Run Inference

POST /v1/inference

Request parameters

modelstringrequired

Model alias (e.g. llama-3.1-8b, qwen-7b). Resolved to provider-specific IDs by the exchange.

inputstringrequired

Primary prompt text. (Legacy prompt is also accepted when input is empty — the API merges them into one canonical prompt.)

max_output_tokensintegerrequired

Maximum tokens to generate. Allowed range is enforced server-side (up to 128,000 depending on model caps).

performance_profilestringoptional

One of economy, balanced, fast. Default: balanced. Maps to internal priority and routing policy defaults.

routing_strategystringoptional

lowest_cost or prefer_live. Default: lowest_cost.

customer_refstringoptional

Your reference ID for this job (stored for support and tracing).

max_price_usdfloatoptional

Reject the request if the estimated customer charge would exceed this amount (markup-inclusive).

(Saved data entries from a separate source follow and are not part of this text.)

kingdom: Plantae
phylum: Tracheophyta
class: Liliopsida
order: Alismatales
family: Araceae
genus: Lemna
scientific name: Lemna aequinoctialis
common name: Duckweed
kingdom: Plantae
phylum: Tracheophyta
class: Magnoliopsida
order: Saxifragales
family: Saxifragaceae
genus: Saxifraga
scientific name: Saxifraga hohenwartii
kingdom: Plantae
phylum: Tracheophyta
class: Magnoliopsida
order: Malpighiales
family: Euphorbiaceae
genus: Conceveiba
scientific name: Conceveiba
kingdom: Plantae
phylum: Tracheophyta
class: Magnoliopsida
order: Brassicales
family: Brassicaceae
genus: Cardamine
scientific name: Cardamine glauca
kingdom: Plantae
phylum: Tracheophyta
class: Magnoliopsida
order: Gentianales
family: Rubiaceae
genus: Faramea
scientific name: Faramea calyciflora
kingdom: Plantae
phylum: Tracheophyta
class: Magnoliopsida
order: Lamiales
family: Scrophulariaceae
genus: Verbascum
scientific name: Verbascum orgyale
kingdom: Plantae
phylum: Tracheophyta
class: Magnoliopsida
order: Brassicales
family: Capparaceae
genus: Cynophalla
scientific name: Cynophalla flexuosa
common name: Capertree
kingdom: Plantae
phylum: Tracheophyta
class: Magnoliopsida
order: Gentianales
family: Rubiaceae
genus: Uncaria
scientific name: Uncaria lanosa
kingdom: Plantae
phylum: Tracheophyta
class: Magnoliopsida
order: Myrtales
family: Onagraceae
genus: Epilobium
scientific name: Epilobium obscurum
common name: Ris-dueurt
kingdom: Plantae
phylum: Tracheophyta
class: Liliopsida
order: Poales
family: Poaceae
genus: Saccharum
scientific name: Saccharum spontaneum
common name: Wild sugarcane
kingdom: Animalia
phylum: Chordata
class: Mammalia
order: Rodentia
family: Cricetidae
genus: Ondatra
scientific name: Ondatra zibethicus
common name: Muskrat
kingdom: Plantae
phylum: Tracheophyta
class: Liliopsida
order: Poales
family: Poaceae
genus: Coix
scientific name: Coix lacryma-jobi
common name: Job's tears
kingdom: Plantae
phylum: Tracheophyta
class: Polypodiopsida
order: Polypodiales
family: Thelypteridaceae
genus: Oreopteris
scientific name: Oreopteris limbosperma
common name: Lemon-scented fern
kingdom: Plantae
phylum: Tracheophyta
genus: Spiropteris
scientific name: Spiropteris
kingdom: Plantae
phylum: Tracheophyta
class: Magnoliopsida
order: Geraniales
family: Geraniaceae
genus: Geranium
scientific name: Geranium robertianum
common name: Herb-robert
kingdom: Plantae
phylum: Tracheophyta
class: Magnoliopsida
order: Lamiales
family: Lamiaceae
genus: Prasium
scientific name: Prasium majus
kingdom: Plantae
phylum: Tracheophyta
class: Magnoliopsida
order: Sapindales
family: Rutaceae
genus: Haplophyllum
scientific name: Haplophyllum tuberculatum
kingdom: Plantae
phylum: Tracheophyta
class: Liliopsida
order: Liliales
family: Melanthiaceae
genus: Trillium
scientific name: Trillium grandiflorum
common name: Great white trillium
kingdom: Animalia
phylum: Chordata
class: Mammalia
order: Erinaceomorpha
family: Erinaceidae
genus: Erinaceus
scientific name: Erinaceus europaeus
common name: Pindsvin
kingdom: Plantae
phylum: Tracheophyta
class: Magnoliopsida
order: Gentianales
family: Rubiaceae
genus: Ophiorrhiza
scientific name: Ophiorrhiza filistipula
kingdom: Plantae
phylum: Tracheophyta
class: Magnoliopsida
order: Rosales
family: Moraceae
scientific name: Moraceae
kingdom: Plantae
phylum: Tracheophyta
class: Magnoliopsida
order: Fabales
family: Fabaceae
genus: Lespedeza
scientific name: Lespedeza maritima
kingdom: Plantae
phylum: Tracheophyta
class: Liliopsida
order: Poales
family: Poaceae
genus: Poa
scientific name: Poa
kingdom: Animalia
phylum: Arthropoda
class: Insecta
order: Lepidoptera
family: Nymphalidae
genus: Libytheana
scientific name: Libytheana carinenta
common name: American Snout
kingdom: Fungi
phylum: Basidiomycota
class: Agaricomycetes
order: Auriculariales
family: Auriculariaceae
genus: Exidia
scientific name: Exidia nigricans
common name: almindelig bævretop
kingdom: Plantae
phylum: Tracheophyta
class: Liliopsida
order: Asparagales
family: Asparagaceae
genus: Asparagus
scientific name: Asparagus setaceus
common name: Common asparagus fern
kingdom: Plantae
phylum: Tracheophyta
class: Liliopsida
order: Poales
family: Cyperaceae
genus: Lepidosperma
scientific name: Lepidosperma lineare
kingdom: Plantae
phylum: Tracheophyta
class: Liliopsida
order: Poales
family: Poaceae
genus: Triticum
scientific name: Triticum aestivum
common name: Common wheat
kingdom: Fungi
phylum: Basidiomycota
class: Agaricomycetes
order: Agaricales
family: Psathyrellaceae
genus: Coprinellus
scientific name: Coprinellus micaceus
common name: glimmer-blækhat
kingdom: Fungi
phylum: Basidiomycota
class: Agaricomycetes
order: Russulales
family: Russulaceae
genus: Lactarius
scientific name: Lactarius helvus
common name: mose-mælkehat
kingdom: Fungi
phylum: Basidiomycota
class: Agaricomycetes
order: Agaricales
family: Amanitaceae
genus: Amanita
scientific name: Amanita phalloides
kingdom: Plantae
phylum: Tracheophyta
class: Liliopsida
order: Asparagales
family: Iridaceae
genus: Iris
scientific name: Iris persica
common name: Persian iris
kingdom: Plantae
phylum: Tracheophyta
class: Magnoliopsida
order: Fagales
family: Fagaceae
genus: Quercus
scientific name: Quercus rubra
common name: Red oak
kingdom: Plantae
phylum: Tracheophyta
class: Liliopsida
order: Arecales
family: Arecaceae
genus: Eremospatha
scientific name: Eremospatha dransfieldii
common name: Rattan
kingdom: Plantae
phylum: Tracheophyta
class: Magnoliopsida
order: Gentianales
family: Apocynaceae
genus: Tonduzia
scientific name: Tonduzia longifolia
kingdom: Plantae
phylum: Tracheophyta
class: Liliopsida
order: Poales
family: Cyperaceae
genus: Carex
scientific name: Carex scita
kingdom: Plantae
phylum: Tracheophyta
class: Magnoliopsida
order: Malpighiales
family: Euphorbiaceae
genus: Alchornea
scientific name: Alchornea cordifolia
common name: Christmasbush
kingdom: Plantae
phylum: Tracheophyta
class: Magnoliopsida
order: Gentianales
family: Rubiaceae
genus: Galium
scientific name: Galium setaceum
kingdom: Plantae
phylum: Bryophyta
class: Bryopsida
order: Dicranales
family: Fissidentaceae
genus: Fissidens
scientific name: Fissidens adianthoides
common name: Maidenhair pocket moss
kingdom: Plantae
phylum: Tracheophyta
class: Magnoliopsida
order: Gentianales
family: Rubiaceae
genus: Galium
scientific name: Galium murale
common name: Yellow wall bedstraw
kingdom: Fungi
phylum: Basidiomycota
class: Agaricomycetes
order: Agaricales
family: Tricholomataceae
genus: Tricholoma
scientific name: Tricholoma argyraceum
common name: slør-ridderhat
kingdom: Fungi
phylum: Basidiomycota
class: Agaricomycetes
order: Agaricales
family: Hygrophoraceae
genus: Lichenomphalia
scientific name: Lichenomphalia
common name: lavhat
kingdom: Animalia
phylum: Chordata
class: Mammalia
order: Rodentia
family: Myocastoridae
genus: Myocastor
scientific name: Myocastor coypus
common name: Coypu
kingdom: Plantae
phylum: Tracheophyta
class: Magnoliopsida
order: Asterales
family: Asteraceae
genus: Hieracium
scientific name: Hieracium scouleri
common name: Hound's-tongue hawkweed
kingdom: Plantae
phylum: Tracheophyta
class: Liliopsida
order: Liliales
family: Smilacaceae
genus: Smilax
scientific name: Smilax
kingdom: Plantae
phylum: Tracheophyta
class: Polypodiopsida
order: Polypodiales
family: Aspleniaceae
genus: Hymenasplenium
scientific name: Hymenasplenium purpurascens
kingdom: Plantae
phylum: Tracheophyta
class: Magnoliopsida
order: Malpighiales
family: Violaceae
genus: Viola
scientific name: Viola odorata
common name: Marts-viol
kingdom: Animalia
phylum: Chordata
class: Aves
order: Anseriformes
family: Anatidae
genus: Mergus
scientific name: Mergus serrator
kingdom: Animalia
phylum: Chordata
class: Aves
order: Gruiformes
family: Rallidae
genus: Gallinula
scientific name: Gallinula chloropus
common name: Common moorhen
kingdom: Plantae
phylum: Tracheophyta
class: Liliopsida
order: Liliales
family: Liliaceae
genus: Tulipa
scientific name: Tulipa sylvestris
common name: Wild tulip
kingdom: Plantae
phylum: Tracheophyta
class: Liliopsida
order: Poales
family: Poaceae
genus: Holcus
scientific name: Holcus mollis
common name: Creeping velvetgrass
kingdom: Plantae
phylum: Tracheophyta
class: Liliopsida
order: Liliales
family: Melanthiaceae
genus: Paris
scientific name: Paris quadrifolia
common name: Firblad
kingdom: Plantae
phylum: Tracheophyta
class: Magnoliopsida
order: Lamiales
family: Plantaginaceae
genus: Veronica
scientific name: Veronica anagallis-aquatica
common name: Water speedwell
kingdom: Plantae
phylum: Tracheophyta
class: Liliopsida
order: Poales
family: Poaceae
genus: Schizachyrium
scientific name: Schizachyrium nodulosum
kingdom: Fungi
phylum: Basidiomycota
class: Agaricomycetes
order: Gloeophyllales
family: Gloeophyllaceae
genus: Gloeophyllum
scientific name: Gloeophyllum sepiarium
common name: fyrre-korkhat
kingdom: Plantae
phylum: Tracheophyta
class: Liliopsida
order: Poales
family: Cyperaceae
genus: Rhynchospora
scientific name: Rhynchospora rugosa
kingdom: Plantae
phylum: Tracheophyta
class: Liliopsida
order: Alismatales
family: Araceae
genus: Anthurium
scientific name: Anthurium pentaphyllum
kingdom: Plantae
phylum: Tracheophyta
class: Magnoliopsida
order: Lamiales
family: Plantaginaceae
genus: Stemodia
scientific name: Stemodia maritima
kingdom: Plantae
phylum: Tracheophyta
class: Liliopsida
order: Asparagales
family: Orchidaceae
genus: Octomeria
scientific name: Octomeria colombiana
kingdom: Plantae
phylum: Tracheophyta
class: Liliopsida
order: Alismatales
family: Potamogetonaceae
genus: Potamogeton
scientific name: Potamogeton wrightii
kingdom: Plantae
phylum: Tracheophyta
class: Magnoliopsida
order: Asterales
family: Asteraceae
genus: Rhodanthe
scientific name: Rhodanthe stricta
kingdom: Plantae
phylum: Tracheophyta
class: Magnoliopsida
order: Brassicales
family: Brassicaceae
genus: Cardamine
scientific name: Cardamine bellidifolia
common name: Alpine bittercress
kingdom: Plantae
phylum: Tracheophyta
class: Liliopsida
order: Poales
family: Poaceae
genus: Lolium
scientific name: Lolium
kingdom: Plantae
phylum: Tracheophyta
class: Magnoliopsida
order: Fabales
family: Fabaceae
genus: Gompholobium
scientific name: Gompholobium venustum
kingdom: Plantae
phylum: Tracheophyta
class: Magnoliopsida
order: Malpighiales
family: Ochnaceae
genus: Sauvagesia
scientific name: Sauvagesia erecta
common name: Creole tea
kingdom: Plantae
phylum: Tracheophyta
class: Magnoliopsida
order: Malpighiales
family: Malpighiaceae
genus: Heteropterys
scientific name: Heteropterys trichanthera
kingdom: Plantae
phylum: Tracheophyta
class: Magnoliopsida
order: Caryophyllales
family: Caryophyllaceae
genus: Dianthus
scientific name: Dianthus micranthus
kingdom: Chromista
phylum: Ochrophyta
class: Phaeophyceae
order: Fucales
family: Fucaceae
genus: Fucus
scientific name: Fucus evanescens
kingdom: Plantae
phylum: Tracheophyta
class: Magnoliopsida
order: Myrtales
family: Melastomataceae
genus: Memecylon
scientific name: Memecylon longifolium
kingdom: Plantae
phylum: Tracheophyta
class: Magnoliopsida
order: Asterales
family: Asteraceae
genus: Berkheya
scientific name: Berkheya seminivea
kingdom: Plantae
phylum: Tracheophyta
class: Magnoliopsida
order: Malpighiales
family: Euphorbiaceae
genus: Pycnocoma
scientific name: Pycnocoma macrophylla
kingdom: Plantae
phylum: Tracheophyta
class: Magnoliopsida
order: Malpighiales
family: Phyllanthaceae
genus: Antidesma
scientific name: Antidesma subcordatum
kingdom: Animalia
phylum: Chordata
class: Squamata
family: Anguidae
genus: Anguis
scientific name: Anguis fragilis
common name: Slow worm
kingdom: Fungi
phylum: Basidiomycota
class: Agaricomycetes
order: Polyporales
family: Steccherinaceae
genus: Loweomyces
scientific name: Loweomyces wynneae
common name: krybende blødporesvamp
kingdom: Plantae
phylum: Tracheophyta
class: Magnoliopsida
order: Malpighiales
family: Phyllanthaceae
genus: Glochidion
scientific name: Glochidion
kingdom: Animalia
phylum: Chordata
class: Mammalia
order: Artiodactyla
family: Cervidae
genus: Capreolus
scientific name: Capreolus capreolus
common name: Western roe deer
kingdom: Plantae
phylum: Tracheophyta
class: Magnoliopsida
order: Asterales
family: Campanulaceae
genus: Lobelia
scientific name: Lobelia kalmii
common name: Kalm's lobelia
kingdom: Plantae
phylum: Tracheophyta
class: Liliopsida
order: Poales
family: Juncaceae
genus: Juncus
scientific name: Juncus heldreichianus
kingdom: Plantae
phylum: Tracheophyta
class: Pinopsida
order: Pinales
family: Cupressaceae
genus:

max_latency_msintegeroptional

Reject quotes whose estimated latency exceeds this threshold (milliseconds).

metadataobjectoptional

Arbitrary JSON object persisted on the job for your own bookkeeping.

Response fields

Successful responses return a stable JSON object. Key fields:

id — unique job ID (UUID)
object — always "inference"
model — alias you requested
output_text — generated text
status — e.g. success
usage.input_tokens, usage.output_tokens, usage.total_tokens
performance.latency_ms — wall-clock latency
billing.cost_usd — amount charged (includes Flopex margin)
billing.cost_display — human-readable amount
billing.cost_per_million_tokens_usd — effective blended rate when tokens > 0
billing.input_tokens / billing.output_tokens / billing.total_tokens
billing.balance_remaining_usd — wallet after this charge

Full request and response

Request

{
  "model": "llama-3.1-8b",
  "input": "Summarize inference routing in two sentences.",
  "max_output_tokens": 256,
  "performance_profile": "balanced",
  "routing_strategy": "lowest_cost",
  "customer_ref": "order-9921",
  "max_price_usd": 0.02,
  "max_latency_ms": 800,
  "metadata": { "env": "staging" }
}

Response

{
  "id": "a1b2c3d4-e5f6-7890-abcd-ef1234567890",
  "object": "inference",
  "model": "llama-3.1-8b",
  "output_text": "Flopex pings multiple GPU providers…",
  "status": "success",
  "usage": {
    "input_tokens": 24,
    "output_tokens": 118,
    "total_tokens": 142
  },
  "performance": {
    "latency_ms": 186
  },
  "billing": {
    "cost_usd": 0.000041,
    "cost_display": "$0.000041",
    "input_tokens": 24,
    "output_tokens": 118,
    "total_tokens": 142,
    "cost_per_million_tokens_usd": 0.29,
    "balance_remaining_usd": 9.912004
  }
}

Performance profiles

economy

Optimizes for lowest cost per token.

Best for batch jobs, async workloads, and non-latency-sensitive applications.

balanced (default)

Balances cost, latency, and provider reliability. The right choice for most production use cases.

fast

Prioritizes latency above cost.

Routes to the lowest-latency provider available at the time of the request. Expect sub-100ms responses on most models.

Idempotency

Send Idempotency-Key with a unique value per logical request. Retries with the same key and same JSON body return the cached response without re-executing providers or double-charging. Conflicting reuse returns idempotency_key_reused_with_different_request.